Alternatively, I can write (or edit) a post as a file and simply push via git to my GitHub content repo and Transformative pulls it down and does the rest.

Webmentions

Instead of a comments form, my site supports replies, reposts, likes or mentions via Webmention from another IndieWeb site. If someone wants to respond to a post they can write a note on their own site using Microformats2 h-entry markup and send a webmention ping to my endpoint.

The commenter’s h-entry will then be parsed, stored and added underneath my post with an icon indicating its type. Further webmentions from the same permalink will update or remove it if the link (or the whole post) is gone.
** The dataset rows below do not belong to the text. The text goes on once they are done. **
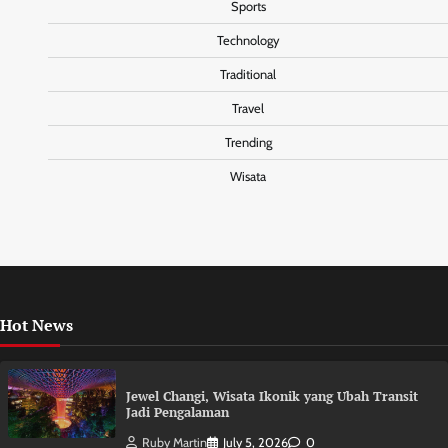
Sports
Technology
Traditional
Travel
Trending
Wisata
Hot News
Jewel Changi, Wisata Ikonik yang Ubah Transit
Jadi Pengalaman
Ruby Martin
July 5, 2026
0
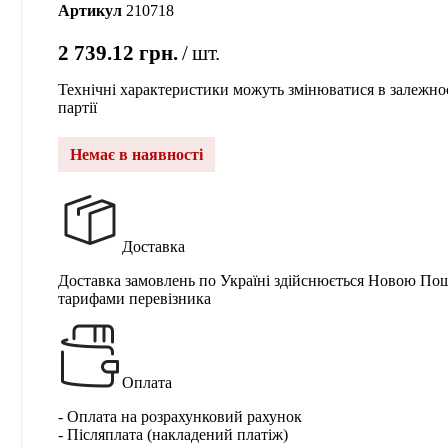
Артикул
210718
2 739.12
грн.
шт.
Технічні характеристики можуть змінюватися в залежнос
партії
Немає в наявності
Доставка
Доставка замовлень по Україні здійснюється Новою По
тарифами перевізника
Оплата
- Оплата на розрахунковий рахунок
- Післяплата (накладений платіж)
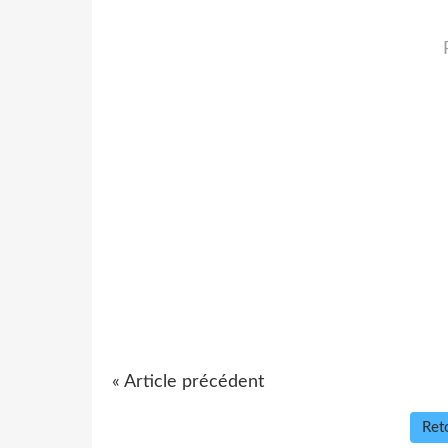
« Article précédent
Reto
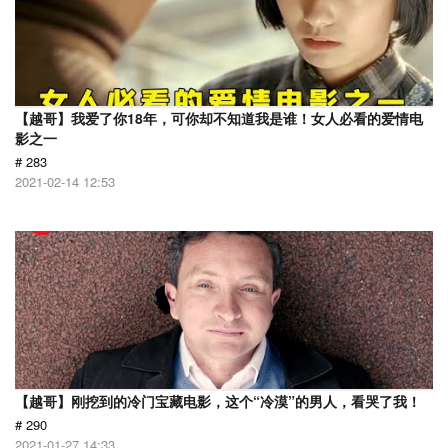
【越哥】我爱了你18年，可你却不知道我是谁！女人必看的爱情电
影之一
# 283
2021-02-14 12:53
【越哥】刚挖到的冷门宝藏电影，这个“冷漠”的男人，看哭了我！
# 290
2021-01-27 14:33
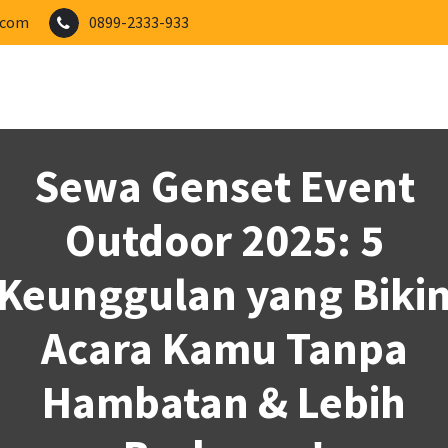
.com
0899-2333-933
Sewa Genset Event
Outdoor 2025: 5
Keunggulan yang Biki
Acara Kamu Tanpa
Hambatan & Lebih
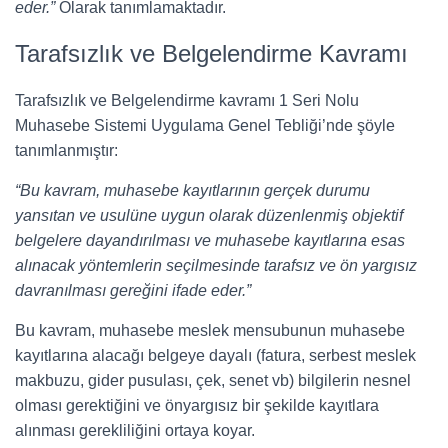
eder.”
Olarak tanımlamaktadır.
Tarafsızlık ve Belgelendirme Kavramı
Tarafsızlık ve Belgelendirme kavramı 1 Seri Nolu
Muhasebe Sistemi Uygulama Genel Tebliği’nde şöyle
tanımlanmıştır:
“Bu kavram, muhasebe kayıtlarının gerçek durumu
yansıtan ve usulüne uygun olarak düzenlenmiş objektif
belgelere dayandırılması ve muhasebe kayıtlarına esas
alınacak yöntemlerin seçilmesinde tarafsız ve ön yargısız
davranılması gereğini ifade eder.”
Bu kavram, muhasebe meslek mensubunun muhasebe
kayıtlarına alacağı belgeye dayalı (fatura, serbest meslek
makbuzu, gider pusulası, çek, senet vb) bilgilerin nesnel
olması gerektiğini ve önyargısız bir şekilde kayıtlara
alınması gerekliliğini ortaya koyar.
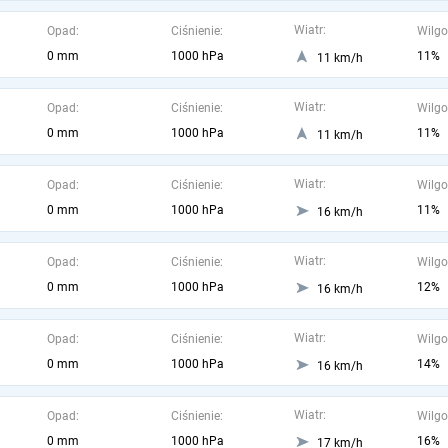
Wiatr:
Opad:
Ciśnienie:
Wilgo
0 mm
1000 hPa
11%
11 km/h
Wiatr:
Opad:
Ciśnienie:
Wilgo
0 mm
1000 hPa
11%
11 km/h
Wiatr:
Opad:
Ciśnienie:
Wilgo
0 mm
1000 hPa
11%
16 km/h
Wiatr:
Opad:
Ciśnienie:
Wilgo
0 mm
1000 hPa
12%
16 km/h
Wiatr:
Opad:
Ciśnienie:
Wilgo
0 mm
1000 hPa
14%
16 km/h
Wiatr:
Opad:
Ciśnienie:
Wilgo
0 mm
1000 hPa
16%
17 km/h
And using the magic of Bridgy, responses to my tweets, Facebook posts and Instagram photos that have been syndicated from my site are pulled back in as webmentions.

## Requirements

  • Ruby 2.3.1 or newer
  • PostgreSQL 9.4 or newer – required for its JSONB support
  • GitHub account – post canonical storage
  • AWS S3 bucket – media file hosting

Installation

Transformative currently powers my personal site but should be considered experimental and likely to change at any time. You’re welcome to fork and hack on it but its primary purpose is to evolve based on my needs. Use at your own risk!

Hosting

I recommend hosting Transformative with Heroku. I started building a new VPS with this setup and realised I could save myself the time by using a relatively cheap Heroku instance.

Database

Create a fresh database instance with one table named posts:

# CREATE TABLE posts (url VARCHAR(255) PRIMARY KEY, data JSONB);

GitHub

  1. Create a public repo in GitHub (suggested name: “content”)
  2. Create a new webhook under this repo
  • Payload URL: your Micropub endpoint, e.g. https://barryfrost.com/micropub
  • Content type: application/json
  • Secret: Generate/decide on a secure password or token to use when setting GITHUB_SECRET
  • Select just the push event
  1. Generate a Personal Access Token with repo permissions and keep a note of it to use when setting GITHUB_ACCESS_TOKEN .

Environment variables

You will need to define the following environment variables:

  • SITE_URL e.g. https://barryfrost.com/
  • MEDIA_URL e.g. https://barryfrost-media.s3.amazonaws.com/
  • GITHUB_USER e.g. barryf
  • GITHUB_REPO – name of an empty repo to use as your content store
  • GITHUB_ACCESS_TOKEN – a personal access token generated from your GitHub account
  • GITHUB_SECRET – a (strong) random password/token you’ve generated for the webhook
  • SILOPUB_TWITTER_TOKEN – a token generated by SiloPub when syndicating to Twitter
  • DATABASE_URL – your Postgres connection (Heroku will create this for you on deploy)

Optional variables:

  • CAMO_KEY – your Camo instance private key
  • PUSHOVER_USER, PUSHOVER_TOKEN – account details for use with Pushover
  • PINBOARD_AUTH_TOKEN – Pinboard API key
  • PUBSUBHUBBUB_HUB e.g. https://barryfrost.superfeedr.com

You can view the source code for Transformative on GitHub.